### Exercise objective
Using the listing below, copy every line that mentions "Left".

### Data for analysis
┄┄┄┄┄┄┄┄┄┄

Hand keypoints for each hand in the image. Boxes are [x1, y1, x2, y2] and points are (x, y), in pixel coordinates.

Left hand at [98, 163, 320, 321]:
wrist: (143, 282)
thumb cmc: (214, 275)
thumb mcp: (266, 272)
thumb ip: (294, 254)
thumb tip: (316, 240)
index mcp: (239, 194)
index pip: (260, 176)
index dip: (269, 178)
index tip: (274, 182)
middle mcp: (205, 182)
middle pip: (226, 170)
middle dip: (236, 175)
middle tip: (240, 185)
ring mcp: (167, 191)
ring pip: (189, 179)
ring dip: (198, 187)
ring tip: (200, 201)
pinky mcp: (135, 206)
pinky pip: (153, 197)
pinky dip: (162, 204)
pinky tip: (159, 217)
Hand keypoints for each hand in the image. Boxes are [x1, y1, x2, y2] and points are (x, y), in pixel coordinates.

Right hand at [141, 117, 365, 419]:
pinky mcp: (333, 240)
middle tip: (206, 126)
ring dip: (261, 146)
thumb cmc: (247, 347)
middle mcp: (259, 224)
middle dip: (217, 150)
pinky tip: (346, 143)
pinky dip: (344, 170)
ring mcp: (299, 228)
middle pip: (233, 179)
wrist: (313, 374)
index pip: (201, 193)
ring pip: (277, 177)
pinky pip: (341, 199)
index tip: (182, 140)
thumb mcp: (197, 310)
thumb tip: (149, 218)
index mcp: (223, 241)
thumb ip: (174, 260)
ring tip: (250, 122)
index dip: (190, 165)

┄┄┄┄┄┄┄┄┄┄

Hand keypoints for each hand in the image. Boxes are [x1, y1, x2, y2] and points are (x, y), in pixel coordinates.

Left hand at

┄┄┄┄┄┄┄┄┄┄

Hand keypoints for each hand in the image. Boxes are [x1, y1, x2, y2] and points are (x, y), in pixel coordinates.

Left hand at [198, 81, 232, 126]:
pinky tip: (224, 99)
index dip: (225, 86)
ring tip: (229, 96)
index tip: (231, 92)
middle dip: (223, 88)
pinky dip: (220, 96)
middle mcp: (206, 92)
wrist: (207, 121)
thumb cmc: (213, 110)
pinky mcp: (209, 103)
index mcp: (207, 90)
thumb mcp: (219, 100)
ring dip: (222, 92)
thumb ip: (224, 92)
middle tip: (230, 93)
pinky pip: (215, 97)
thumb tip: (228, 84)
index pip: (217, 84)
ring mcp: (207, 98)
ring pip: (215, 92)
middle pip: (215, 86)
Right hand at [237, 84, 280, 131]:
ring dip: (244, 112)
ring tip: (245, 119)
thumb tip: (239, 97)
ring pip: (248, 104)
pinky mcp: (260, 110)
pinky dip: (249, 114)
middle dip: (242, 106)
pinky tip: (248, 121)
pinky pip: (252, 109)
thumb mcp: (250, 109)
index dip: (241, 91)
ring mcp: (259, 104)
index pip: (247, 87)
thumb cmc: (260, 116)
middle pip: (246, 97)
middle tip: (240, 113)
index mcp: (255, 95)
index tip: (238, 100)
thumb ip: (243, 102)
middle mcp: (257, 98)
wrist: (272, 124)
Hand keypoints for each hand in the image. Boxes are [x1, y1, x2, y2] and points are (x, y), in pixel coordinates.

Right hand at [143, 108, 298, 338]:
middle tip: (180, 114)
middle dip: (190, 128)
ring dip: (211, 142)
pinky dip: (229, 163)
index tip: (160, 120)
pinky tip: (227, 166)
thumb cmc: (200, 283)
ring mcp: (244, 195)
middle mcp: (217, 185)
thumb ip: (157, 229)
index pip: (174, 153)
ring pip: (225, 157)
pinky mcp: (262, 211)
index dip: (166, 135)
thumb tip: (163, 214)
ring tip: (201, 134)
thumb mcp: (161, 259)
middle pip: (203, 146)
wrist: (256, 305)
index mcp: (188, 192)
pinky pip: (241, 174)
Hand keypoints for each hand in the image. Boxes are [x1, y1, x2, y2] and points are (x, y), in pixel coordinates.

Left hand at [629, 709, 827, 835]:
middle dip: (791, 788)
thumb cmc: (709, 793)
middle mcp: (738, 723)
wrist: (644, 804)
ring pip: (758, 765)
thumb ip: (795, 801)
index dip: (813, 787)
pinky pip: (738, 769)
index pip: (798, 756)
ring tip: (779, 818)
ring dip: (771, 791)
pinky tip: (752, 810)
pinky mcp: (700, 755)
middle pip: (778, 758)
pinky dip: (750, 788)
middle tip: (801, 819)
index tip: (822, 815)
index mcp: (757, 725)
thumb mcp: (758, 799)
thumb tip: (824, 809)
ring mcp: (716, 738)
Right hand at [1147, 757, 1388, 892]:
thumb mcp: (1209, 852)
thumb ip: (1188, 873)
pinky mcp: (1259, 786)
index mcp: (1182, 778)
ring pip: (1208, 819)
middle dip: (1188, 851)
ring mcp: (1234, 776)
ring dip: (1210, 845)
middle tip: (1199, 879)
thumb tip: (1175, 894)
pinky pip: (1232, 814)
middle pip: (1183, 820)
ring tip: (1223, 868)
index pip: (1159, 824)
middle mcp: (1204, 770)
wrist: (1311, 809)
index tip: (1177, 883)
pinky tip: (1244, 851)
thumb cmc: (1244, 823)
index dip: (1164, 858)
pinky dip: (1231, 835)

┄┄┄┄┄┄┄┄┄┄

### Answer to this exercise
Left hand at [98, 163, 320, 321]:
Left hand at
Left hand at [198, 81, 232, 126]:
Left hand at [629, 709, 827, 835]:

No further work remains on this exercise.